• _ASSIGNED TASK_: Output the data verbatim, everything from the line containing "Input: A 32x32 image" down to the line containing "### The architecture - Cont.", both lines included.

□ □ □ □ □ □ □

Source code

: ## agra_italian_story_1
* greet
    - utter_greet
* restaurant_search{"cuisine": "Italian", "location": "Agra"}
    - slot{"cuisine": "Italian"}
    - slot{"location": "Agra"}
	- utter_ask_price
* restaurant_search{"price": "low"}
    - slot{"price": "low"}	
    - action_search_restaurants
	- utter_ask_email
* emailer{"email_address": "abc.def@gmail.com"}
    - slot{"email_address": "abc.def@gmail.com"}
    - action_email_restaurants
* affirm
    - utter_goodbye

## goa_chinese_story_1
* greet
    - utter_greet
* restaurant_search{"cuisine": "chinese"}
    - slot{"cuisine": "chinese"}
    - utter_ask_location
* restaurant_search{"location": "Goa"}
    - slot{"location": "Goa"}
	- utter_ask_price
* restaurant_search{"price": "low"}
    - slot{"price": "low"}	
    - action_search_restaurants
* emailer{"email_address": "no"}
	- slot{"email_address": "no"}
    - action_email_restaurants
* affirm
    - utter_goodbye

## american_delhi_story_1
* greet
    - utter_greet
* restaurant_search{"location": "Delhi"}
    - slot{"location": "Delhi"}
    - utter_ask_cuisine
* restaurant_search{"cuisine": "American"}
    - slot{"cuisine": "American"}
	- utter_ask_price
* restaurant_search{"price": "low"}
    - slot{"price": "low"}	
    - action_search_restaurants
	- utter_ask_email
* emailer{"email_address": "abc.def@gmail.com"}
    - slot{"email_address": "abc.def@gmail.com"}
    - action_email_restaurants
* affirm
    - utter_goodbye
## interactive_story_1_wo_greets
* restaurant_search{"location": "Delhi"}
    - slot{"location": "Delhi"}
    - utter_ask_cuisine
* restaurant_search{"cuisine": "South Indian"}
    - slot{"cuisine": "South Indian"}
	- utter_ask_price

□ □ □ □ □ □ □

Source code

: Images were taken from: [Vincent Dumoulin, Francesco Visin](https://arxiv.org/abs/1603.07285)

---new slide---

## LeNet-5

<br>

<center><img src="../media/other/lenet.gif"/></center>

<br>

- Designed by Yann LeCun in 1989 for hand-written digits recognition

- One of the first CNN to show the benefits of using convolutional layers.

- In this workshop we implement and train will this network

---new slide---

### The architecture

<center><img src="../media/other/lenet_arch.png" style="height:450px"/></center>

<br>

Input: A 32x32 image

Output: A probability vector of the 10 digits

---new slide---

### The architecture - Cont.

□ □ □ □ □ □ □

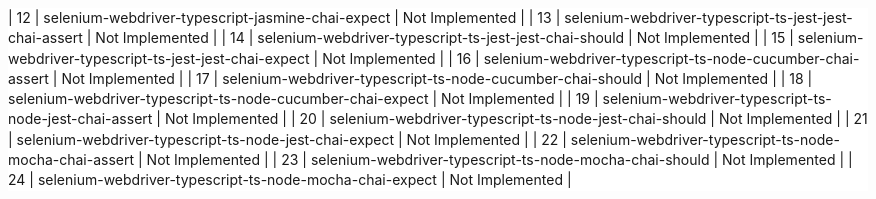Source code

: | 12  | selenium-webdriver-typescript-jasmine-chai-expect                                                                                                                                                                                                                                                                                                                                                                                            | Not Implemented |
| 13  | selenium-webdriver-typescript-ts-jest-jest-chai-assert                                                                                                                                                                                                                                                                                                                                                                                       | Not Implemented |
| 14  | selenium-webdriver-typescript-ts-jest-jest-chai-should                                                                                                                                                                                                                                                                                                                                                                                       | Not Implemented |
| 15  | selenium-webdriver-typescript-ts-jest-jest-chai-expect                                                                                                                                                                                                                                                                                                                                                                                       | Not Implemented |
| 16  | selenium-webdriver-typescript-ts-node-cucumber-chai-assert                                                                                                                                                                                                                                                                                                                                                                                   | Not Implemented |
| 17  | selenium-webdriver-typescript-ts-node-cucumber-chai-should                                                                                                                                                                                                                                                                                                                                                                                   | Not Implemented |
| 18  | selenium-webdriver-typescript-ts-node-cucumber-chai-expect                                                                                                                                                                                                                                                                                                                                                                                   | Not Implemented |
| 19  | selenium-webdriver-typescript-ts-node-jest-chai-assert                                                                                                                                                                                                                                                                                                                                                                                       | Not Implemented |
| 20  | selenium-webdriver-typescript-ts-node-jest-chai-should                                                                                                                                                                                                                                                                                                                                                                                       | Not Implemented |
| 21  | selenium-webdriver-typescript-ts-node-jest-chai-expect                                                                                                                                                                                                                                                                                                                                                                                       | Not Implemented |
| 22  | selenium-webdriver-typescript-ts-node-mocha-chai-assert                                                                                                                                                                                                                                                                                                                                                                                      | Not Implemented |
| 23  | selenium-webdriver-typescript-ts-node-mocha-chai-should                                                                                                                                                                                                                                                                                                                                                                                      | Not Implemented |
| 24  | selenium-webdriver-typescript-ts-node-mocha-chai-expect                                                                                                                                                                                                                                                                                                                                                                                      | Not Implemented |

□ □ □ □ □ □ □

• _RESULT FOR THIS EXERCISE_:
Input: A 32x32 image

Output: A probability vector of the 10 digits

---new slide---

### The architecture - Cont.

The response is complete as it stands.